→ EXERCISE: In the records below, copy out the stretch from the line containing "de court de tennis à" through the line containing "météorologiques.", both included, with each line unchanged.

→ RECORDS TO USE:
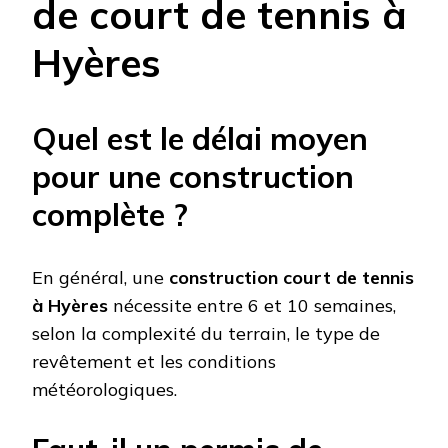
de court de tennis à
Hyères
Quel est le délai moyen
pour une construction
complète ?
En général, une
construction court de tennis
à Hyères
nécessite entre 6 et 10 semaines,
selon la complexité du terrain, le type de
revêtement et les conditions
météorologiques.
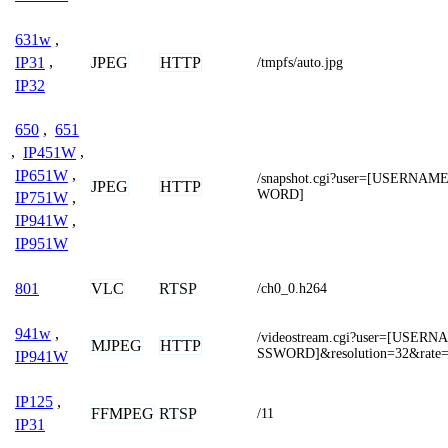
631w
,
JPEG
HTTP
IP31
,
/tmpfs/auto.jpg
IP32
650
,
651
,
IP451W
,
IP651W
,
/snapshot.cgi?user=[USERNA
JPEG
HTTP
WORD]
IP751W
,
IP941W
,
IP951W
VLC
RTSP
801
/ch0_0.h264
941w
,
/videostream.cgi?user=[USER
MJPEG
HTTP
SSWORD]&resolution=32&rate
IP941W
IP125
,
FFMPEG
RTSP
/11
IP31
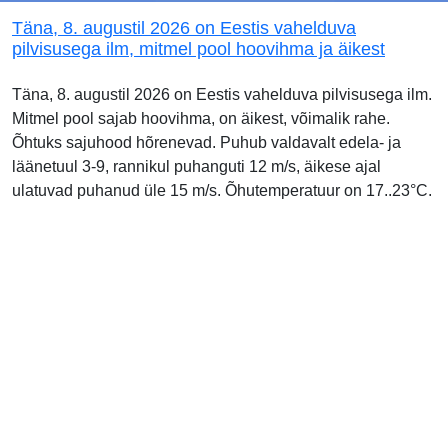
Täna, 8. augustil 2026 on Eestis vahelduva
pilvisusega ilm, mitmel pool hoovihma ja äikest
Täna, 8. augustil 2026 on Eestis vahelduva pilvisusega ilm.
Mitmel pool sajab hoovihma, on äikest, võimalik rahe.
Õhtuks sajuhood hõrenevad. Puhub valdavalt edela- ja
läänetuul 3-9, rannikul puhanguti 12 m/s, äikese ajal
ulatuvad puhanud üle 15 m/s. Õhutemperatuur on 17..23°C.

...

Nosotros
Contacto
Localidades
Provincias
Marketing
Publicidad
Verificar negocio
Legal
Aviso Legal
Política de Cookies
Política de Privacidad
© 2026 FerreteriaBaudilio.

→ TASK SOLUTION:
de court de tennis à
Hyères
Quel est le délai moyen
pour une construction
complète ?
En général, une
construction court de tennis
à Hyères
nécessite entre 6 et 10 semaines,
selon la complexité du terrain, le type de
revêtement et les conditions
météorologiques.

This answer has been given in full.